Comparison of representative para-sagittal sections of Nacc1^+/+ (wild type, A), Nacc1^+/- (heterozygous, B), and Nacc1^-/- (knockout, C) mouse embryos at embryonic day 16 (E16) shows the widespread distribution of NAC1 in various tissues, including chondrocytes (boxed regions). The wild type expression pattern exhibits widespread immunoreactivity including such axial tissues as vertebral primordia and the peri-ventricular germinal zones in the brain. D. Chondrocytes in cartilaginous tissues of a human embryo (estimated gestational age, 7 weeks) also exhibit extensive NAC1 immunoreactivity. Anti-NAC1 immunohistochemistry (using species-specific primary antibodies) with hematoxylin as the counterstain.

Figure 7. Reduced NAC1 expression decreases chondrocyte migration but does not affect chondrocyte proliferation or the balance of NAC2 expression.

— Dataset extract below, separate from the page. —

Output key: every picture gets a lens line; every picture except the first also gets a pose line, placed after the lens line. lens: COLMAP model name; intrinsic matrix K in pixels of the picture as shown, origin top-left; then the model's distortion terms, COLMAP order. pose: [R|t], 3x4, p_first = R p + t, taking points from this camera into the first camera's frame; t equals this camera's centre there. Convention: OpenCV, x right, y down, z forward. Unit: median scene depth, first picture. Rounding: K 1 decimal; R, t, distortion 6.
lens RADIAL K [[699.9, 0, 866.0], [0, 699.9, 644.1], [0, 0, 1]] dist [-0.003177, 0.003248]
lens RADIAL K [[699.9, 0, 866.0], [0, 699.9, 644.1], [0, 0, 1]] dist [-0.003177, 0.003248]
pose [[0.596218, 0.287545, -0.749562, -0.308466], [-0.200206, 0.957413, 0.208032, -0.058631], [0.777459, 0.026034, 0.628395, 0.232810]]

Comparison of cultured costal chondrocytes derived from Nacc1^+/+ (wild type), Nacc1^+/- (heterozygous), and Nacc1^-/- (knockout) mouse pups at postnatal day 1 (P1) with respect to their migratory (A) and proliferative (B) properties and their complements of NAC1 and NAC2 (a protein closely related to NAC1, C). A: ** denotes a significant difference in cell migration, p < 0.01). B: Nacc1 depletion did not affect chondrocyte division. C: Real-time quantitative PCR analysis showed that levels of Nacc2 in chondrocytes of Nacc1^-/- mice were not altered to compensate for the reduction in Nacc1.

Figure 8. Reduced NAC1 expression is associated with alterations in chondrocytic expression of matrilin-3 and matrilin-4.

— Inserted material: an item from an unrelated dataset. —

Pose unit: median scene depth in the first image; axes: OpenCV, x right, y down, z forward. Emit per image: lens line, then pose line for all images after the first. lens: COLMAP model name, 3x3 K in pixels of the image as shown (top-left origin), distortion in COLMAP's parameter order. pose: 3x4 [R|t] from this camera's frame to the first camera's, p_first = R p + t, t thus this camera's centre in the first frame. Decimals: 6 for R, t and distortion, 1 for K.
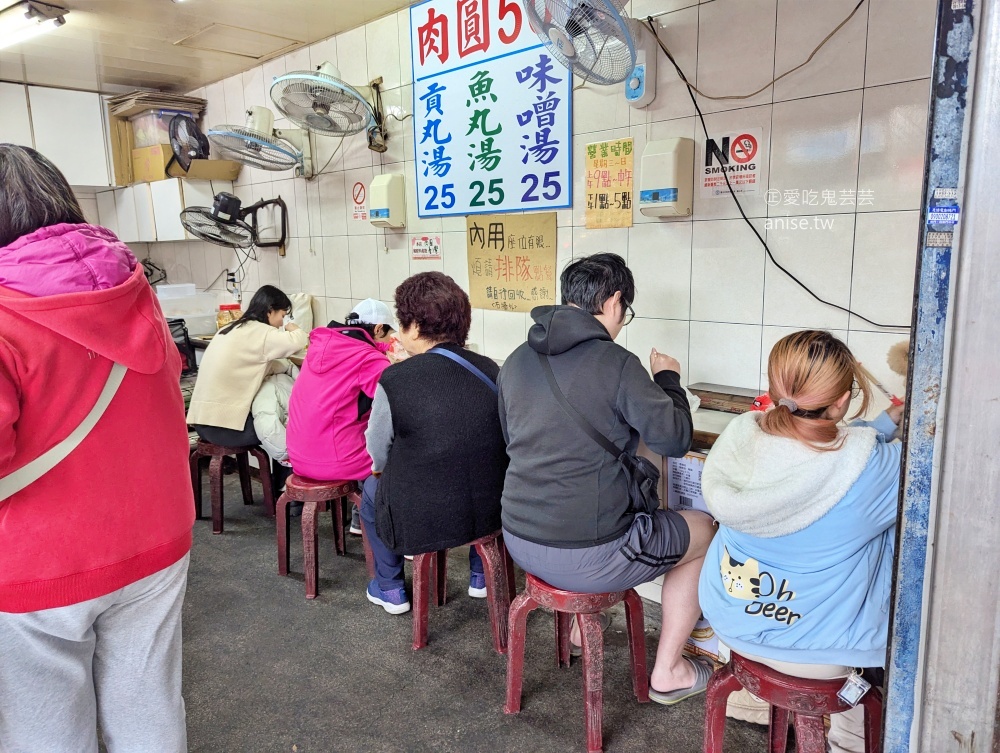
lens RADIAL K [[744.4, 0, 499.5], [0, 744.4, 373.4], [0, 0, 1]] dist [0.032331, 0.000353]
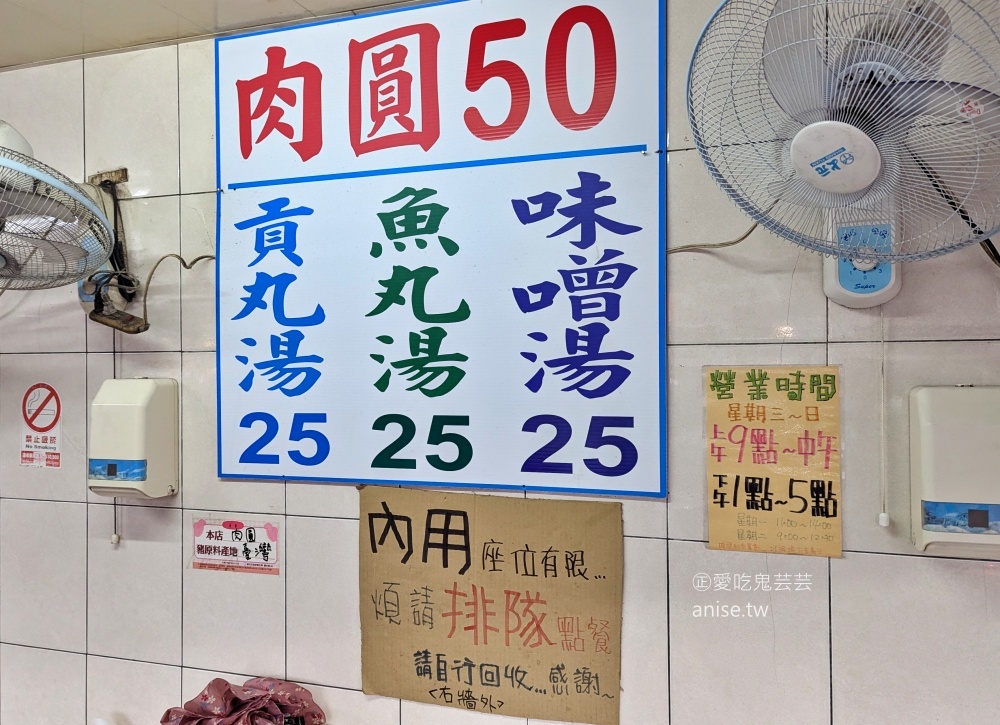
lens RADIAL K [[840.9, 0, 498.1], [0, 840.9, 362.4], [0, 0, 1]] dist [0.051623, -0.009661]
pose [[0.901837, 0.017313, 0.431728, -0.198724], [0.059490, 0.984705, -0.163757, -0.206273], [-0.427961, 0.173365, 0.887014, 0.526527]]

Quantitative real-time PCR analysis performed on cultured costal chondrocytes derived from Nacc1^+/+ (wild type) and Nacc1^-/- (knockout) mouse pups at postnatal day 1 (P1) to measure the relative expression levels of the different matrilin (MATN) proteins. Only MATN3 and MATN4 are expressed at a significantly different level (** denotes p < 0.01) between the two genotypes.